● Exercise goal:
Retype the lines of the records word for word, starting at the very first line and ending at the line that contains "Qué tipo de", with both of those lines included.

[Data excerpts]
==*==
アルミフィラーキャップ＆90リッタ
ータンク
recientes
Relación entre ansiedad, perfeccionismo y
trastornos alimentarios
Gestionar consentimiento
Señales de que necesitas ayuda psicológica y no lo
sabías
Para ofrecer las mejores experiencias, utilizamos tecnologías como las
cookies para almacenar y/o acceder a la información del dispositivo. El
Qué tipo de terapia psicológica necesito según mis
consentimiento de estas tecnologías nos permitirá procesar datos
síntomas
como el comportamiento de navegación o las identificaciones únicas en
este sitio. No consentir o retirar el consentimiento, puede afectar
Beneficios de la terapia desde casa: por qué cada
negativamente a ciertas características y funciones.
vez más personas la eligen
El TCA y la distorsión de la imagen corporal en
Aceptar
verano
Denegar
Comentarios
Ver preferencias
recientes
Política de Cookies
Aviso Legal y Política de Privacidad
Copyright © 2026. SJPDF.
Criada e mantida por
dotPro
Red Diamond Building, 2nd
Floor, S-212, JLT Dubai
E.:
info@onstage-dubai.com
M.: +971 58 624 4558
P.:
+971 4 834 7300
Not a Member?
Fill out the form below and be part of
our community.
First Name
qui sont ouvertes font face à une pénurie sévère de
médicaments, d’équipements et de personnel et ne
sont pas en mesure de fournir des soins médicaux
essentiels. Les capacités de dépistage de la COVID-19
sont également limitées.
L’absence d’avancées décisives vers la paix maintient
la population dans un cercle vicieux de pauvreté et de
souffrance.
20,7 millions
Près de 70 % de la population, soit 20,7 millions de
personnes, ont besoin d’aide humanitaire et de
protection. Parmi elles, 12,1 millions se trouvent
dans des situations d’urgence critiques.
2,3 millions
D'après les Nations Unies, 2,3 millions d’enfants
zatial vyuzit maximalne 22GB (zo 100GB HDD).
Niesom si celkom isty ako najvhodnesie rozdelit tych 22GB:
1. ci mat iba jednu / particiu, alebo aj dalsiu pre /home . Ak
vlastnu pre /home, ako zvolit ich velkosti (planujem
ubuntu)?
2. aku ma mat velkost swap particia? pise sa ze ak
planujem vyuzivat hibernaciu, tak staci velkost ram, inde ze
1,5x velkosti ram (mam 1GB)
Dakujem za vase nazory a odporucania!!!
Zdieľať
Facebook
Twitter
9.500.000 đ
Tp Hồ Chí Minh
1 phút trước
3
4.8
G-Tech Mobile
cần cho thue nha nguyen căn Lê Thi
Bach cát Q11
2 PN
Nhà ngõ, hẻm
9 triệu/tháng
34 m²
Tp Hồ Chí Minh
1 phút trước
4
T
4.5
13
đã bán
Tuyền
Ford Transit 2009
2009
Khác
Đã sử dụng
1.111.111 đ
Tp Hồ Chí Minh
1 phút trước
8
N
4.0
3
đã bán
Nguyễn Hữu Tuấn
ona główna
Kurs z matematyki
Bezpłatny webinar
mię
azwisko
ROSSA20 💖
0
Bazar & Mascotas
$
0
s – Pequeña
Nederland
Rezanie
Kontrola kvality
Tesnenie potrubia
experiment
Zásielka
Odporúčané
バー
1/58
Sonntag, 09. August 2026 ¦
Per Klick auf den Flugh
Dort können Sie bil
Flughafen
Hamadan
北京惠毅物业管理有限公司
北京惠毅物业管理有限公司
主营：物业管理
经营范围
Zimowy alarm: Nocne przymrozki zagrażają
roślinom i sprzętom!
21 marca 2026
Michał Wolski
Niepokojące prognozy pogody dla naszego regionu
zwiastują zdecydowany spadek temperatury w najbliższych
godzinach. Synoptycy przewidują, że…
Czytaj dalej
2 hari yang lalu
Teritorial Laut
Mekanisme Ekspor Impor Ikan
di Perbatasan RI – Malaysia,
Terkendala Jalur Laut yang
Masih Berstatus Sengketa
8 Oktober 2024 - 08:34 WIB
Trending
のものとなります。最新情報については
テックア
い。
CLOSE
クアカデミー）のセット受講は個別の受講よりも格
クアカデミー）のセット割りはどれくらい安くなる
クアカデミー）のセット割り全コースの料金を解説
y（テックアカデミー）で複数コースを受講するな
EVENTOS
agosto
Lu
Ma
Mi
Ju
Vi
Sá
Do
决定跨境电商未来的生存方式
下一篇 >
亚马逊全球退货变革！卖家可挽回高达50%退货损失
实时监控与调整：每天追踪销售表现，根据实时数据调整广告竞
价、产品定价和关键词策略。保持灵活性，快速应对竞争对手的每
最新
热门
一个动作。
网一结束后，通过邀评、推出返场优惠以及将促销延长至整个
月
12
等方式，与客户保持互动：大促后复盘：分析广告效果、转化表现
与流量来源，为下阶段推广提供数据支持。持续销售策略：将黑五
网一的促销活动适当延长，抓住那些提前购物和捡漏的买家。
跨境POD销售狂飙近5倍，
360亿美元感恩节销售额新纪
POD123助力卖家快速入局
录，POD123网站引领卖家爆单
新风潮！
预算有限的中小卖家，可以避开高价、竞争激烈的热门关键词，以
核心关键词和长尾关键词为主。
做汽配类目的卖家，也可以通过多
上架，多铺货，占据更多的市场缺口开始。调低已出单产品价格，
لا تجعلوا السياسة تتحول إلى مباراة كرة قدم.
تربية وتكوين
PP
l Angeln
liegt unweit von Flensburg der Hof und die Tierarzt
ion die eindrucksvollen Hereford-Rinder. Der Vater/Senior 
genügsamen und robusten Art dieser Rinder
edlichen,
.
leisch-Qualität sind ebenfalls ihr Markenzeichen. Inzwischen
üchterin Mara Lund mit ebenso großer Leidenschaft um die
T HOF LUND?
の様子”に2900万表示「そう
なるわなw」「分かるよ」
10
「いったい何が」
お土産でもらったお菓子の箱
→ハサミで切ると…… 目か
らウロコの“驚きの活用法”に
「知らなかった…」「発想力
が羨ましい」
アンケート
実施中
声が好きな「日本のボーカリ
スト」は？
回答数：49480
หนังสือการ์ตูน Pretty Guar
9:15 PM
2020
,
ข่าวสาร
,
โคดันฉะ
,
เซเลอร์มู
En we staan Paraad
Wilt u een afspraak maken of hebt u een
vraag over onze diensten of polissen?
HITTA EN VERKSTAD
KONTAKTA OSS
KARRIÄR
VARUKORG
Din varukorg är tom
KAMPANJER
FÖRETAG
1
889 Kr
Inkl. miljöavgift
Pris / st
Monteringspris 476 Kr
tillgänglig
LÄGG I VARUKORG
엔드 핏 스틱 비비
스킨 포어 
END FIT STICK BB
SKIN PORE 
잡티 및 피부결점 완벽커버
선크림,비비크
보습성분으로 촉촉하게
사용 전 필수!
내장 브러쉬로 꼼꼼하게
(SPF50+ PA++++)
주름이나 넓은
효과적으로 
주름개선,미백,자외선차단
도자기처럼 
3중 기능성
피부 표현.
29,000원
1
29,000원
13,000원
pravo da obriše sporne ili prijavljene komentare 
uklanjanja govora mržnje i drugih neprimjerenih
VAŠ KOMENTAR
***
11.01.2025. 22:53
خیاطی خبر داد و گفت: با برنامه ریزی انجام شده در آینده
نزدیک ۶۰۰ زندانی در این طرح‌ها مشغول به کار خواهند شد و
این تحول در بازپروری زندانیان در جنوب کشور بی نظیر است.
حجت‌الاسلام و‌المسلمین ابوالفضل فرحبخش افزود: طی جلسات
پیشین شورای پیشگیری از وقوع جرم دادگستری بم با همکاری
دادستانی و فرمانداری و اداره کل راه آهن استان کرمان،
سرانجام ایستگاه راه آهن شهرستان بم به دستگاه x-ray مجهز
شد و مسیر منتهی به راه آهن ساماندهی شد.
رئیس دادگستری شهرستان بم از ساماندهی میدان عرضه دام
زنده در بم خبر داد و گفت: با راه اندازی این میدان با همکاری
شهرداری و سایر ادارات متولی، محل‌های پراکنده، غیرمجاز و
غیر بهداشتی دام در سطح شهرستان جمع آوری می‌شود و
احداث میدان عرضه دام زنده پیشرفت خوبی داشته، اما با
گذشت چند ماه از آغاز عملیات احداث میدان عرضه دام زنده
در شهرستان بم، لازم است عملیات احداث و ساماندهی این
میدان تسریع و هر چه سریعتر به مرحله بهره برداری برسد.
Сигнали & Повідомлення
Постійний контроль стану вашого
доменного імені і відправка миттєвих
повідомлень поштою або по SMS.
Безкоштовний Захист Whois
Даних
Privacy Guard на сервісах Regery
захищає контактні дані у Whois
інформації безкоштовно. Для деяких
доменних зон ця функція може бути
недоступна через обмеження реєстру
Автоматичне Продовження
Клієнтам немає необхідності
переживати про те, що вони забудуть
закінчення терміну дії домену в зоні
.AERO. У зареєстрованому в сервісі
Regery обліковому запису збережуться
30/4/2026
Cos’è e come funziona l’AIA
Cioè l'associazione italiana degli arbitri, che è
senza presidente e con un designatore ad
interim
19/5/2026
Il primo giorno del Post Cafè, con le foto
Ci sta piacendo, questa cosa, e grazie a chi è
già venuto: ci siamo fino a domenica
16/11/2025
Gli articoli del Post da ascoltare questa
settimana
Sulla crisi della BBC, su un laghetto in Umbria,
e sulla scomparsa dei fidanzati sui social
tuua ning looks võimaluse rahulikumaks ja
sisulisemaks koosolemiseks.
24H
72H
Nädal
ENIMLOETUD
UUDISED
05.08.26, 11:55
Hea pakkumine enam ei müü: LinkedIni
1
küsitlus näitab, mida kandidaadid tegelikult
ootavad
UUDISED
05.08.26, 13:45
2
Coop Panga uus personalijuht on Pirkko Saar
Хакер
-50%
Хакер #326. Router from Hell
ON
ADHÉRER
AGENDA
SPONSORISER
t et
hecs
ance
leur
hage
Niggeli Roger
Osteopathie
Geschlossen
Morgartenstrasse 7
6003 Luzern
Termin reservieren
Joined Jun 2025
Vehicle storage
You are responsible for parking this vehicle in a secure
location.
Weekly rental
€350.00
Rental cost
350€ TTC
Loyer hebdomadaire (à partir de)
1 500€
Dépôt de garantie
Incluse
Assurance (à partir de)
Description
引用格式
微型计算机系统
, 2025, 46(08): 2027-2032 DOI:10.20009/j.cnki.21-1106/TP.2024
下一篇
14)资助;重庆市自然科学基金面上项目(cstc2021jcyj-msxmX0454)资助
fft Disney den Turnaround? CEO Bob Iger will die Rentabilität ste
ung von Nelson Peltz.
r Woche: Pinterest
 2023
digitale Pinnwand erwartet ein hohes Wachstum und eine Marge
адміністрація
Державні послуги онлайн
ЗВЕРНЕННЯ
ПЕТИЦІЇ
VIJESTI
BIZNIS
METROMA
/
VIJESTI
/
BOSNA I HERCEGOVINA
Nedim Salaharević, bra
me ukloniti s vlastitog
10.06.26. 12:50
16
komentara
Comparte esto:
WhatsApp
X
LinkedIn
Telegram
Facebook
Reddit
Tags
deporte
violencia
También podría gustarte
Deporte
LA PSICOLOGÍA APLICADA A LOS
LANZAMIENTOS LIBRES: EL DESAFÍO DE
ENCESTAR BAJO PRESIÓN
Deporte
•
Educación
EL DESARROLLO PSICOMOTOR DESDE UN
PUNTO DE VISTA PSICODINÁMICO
==*==
● Result of this task:
アルミフィラーキャップ＆90リッタ
ータンク
recientes
Relación entre ansiedad, perfeccionismo y
trastornos alimentarios
Gestionar consentimiento
Señales de que necesitas ayuda psicológica y no lo
sabías
Para ofrecer las mejores experiencias, utilizamos tecnologías como las
cookies para almacenar y/o acceder a la información del dispositivo. El
Qué tipo de terapia psicológica necesito según mis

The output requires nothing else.